The best movie car-chase is in French Connection.

You have to watch it several times to appreciate it.

The first time it’s just too gripping.

But eventually you begin to appreciate the craft that went into it.

What makes it truly different to any other car chase is it’s shot in a crowded Brooklyn street at mid-day.

Most car chases are shot in controlled environments like freeways or tunnels.

The director, William Friedkin, was talking about it to a group of film students.

He said the most difficult part was getting permission.

They had everything planned, every shot worked out, and they asked the head of the Transit Authority for permission to use a train.

He said no.

He said they were crazy, he said no way, he said he’d get fired.

They argued but he insisted, he’d be fired if he gave them permission.

So they got up to leave.

Then he said “Wait a minute, there may be one way I could give you permission”.

They asked what it was.

He said “Forty thousand dollars and a one-way ticket to Jamaica”.

In 1970 that was a lot of money.

But then they thought, the budget is $1.5 million and the film is nothing without that scene, we have to have it.

So they said “Okay, but why a one-way ticket?”

And he said “Because I really am going to get fired. I’m not coming back”.

And he was right.

They got permission, he got $40K, and he was fired.

But it meant they could shoot the film in a real Brooklyn street, using a real train.

And it took five weeks to shoot the whole chase.

At the end of that time Friedkin looked at the rough edit of the chase.

It was good.

And that was the problem. It was good.

It wasn’t unbe-fucking-lievably great.

Friedkin went over to the stunt driver, Bill Hickman, an older guy.

He was drinking Jack Daniels.

Friedkin said “Bill, I could have got another driver to do that.

But I thought you were the best, and maybe you were once, but maybe you lost it. Maybe you’re past it.”

And Hickman finished his drink and said “Kid, you want to bring your camera in the car and I’ll show you if I’m past it”.

And Friedkin did.

Friedkin said “I operated the camera myself because I was young and single but the cameramen both had families.

I knew what was coming”.

Friedkin had got Bill Hickman angry, that had been the point.

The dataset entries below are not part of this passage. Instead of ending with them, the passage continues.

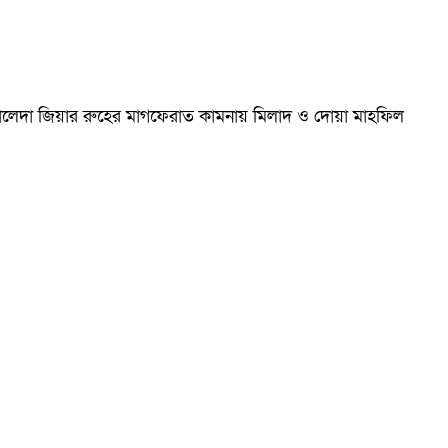
ম খালেদা জিয়ার রুহের মাগফেরাত কামনায় মিলাদ ও দোয়া মাহফিল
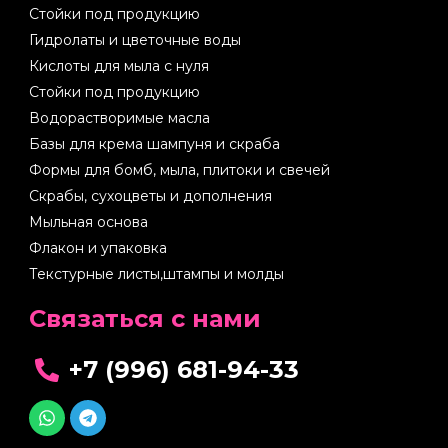
Стойки под продукцию
Гидролаты и цветочные воды
Кислоты для мыла с нуля
Стойки под продукцию
Водорастворимые масла
Базы для крема шампуня и скраба
Формы для бомб, мыла, плитоки и свечей
Скрабы, сухоцветы и дополнения
Мыльная основа
Флакон и упаковка
Текстурные листы,штампы и молды
Cвязаться с нами
+7 (996) 681-94-33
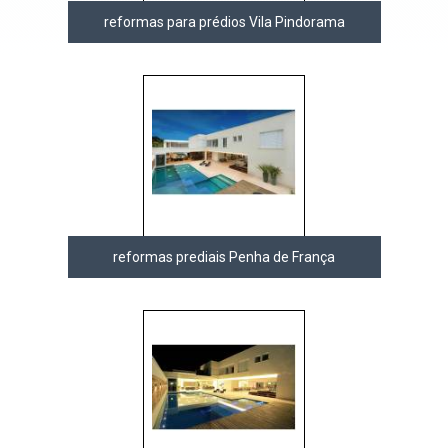
reformas para prédios Vila Pindorama
reformas prediais Penha de França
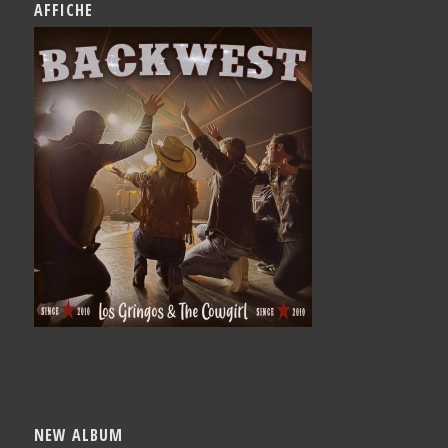
AFFICHE
NEW ALBUM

Hickman was gonna shut this kid up.

And, in a 30mph zone, he drove at speeds of 90mph, slamming into fences, slamming into other cars and trucks, as Friedkin clung on and filmed it all.

And he finally got a real car chase.

The cars and cameras and crew cleared the area as fast as possible, before the cops arrived.

So there would be no one around to arrest.

And Friedkin cut that footage into the previous five weeks’ edit, and had the best car chase ever put on film.

Like Friedkin says, he did it because he was young and crazy.

When you get older you’re too sensible to do things like that.

It isn’t that young people have better ideas, they don’t.

But they are less worried, more irresponsible.

And that can be a strength.


As George Lois said “The stuff that gets you fired when you’re young is what gets you into the Hall of Fame when you’re old”.